Romney cambia de postura a una más moderada

Las últimas semanas de la campaña presidencial traen de vuelta a Mitt Romney a una pregunta que lo ha movido durante casi dos décadas: ¿en qué es lo que realmente cree?

Aunque se declaró “seriamente conservador” en las primarias republicanas, el exgobernador de Massachusetts ha sonado más moderado en los últimos días.

Puede haber debate acerca de si las posturas de Romney están cambiando.

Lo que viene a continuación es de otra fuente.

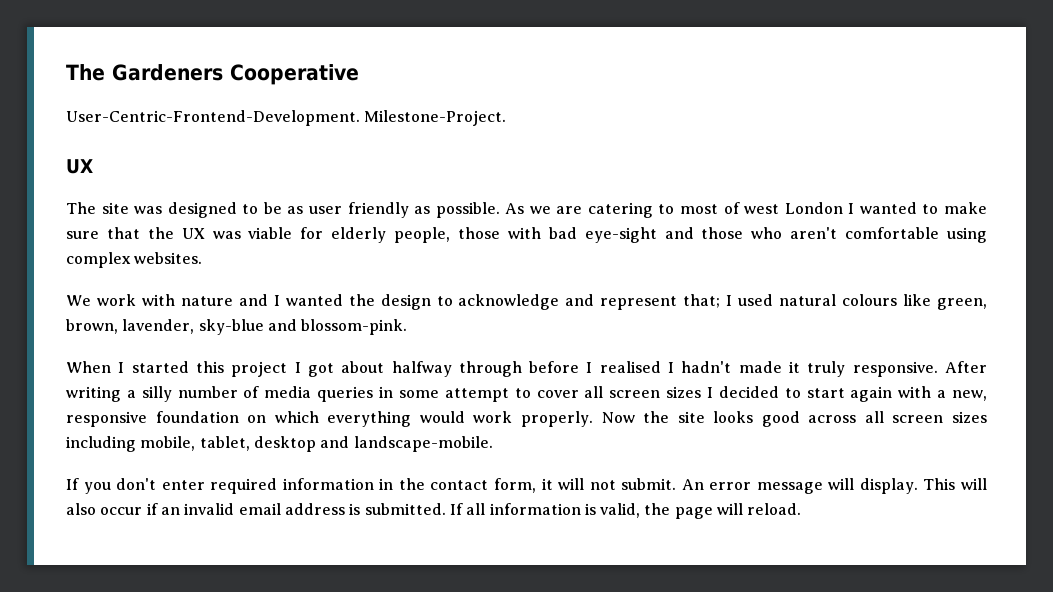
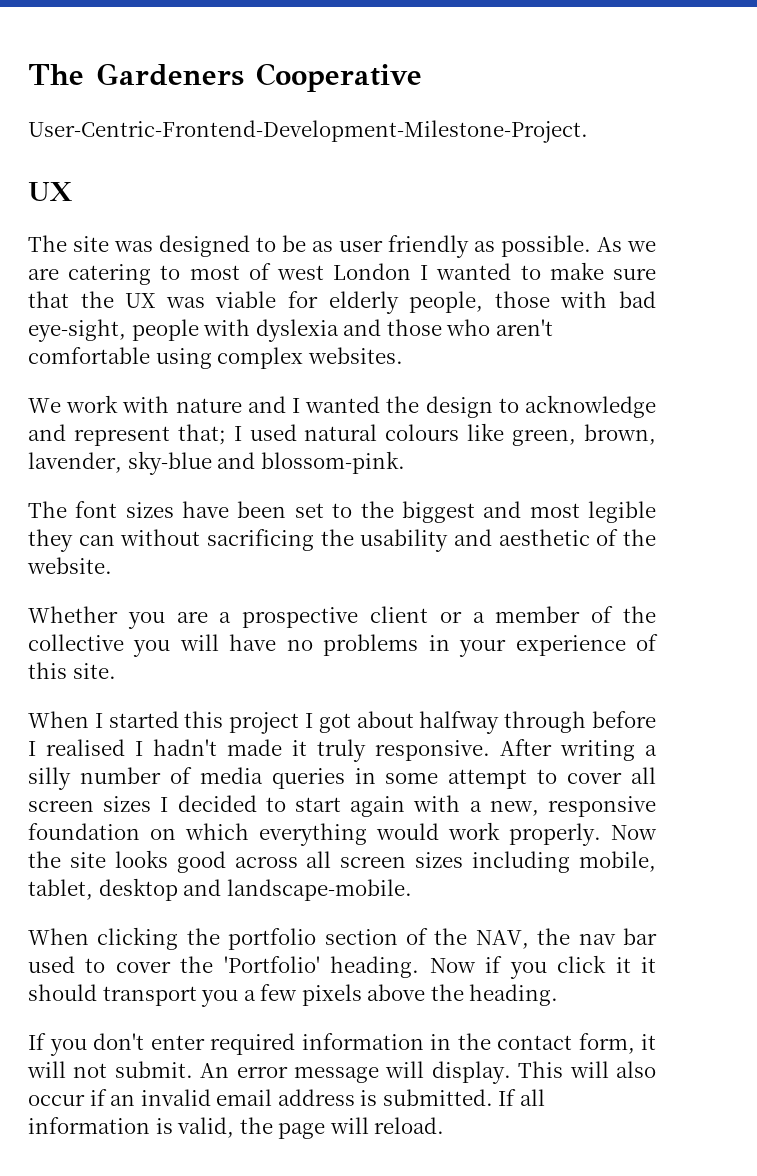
[66,110,507,126] User-Centric-Frontend-Development. Milestone-Project. -> [28,120,588,143] User-Centric-Frontend-Development-Milestone-Project.
[584,227,657,243] eye-sight -> [28,319,339,342] eye-sight, people with dyslexia
(408, 327) none -> [28,501,657,523] [28,529,656,552] [27,557,112,574] [28,606,656,629] [28,634,659,657] [28,662,116,679] // The font sizes have been set to the biggest and most legible they can without sacrificing the usability and aesthetic of the website. // Whether you are a prospective client or a member of the collective you will have no problems in your experience of this site.
(493, 444) none -> [28,927,657,950] [28,955,657,979] [28,984,559,1007] // When clicking the portfolio section of the NAV, the nav bar used to cover the 'Portfolio' heading. Now if you click it it should transport you a few pixels above the heading.

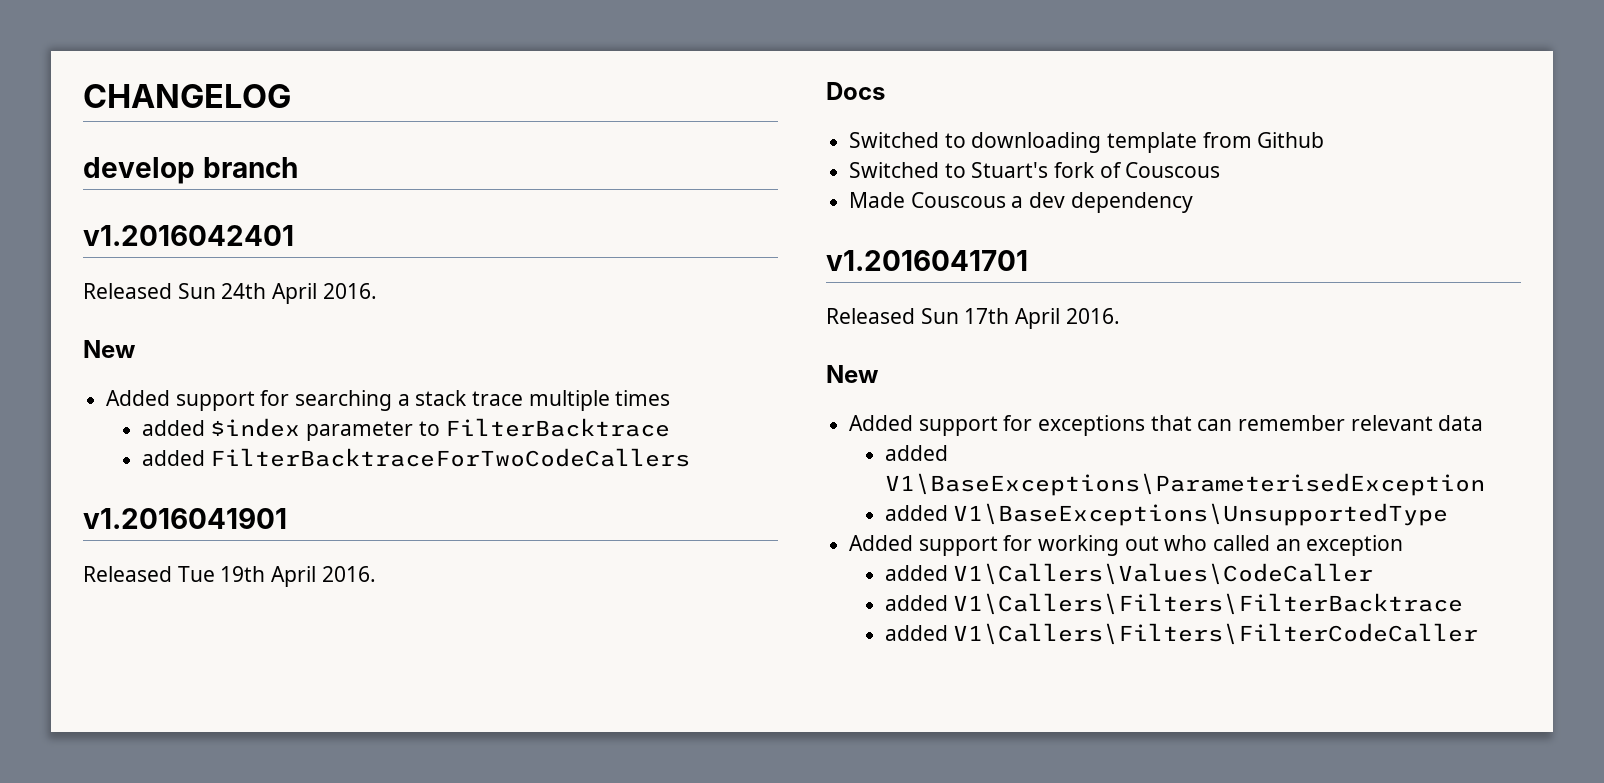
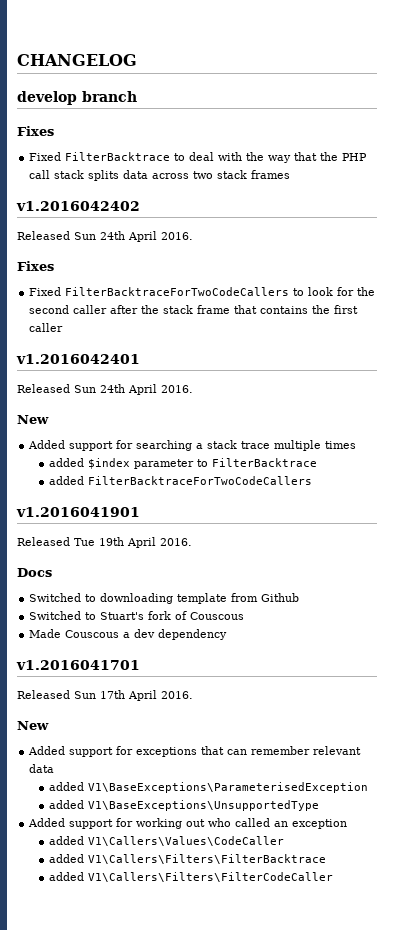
(298, 167) none -> [17,126,54,136] [29,152,368,163] [29,170,291,181] [16,201,140,211] [17,231,193,242] [17,261,54,271] [29,287,376,296] [29,305,359,314] [29,323,64,332] // Fixes // Fixed FilterBacktrace to deal with the way that the PHP call stack splits data across two stack frames // v1.2016042402 // Released Sun 24th April 2016. // Fixes // Fixed FilterBacktraceForTwoCodeCallers to look for the second caller after the stack frame that contains the first caller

Pero el énfasis y el tono con el que los describe sin duda han cambiado.

El martes, el candidato, quien en repetidas ocasiones prometió que iba a ser “un presidente pro vida”, comentó al diario Des Moines Register: “No estoy familiarizado con ninguna ley con respecto al aborto que pudiera formar parte de mi agenda”.

En una entrevista con ABC News, el presidente Obama indicó que el comentario era “un ejemplo más de las posturas ocultas con las que el gobernador Romney ha hecho campaña desde hace un año y medio”.

Lo que queda por ver es qué Romney será considerado como el verdadero por los votantes. ¿Considerarán su flexibilidad como la evidencia preocupante de que carece de principios o como una señal tranquilizadora que no gobernaría como un ideólogo?

En un mitin en Las Vegas, el expresidente Bill Clinton se burló de los cambios de Romney, al afirmar que éstos fueron evidentes en el debate presidencial de la semana pasada.

“Tuve una reacción diferente acerca de aquel debate a diferencia de mucha gente. Yo pensé: ‘Wow, éste es el viejo y moderado Mitt. ¿Dónde has estado, muchacho? Te he echado muchos de menos estos últimos dos años’”.

Por supuesto, un cambio de postura en la segunda mitad del juego es un maniobra de larga tradición en el libro de jugadas político. En una campaña de las primarias, un candidato debe jugar de acuerdo con las pasiones de la base del partido y, mientras se mueve hacia la elección general, la sensibilidad de los votantes indecisos se vuelve vital.

Pero Romney no empezó a hacer esos movimientos sino hasta poco antes del primer debate, cuando las encuestas sugerían que la victoria podría escaparse de su alcance.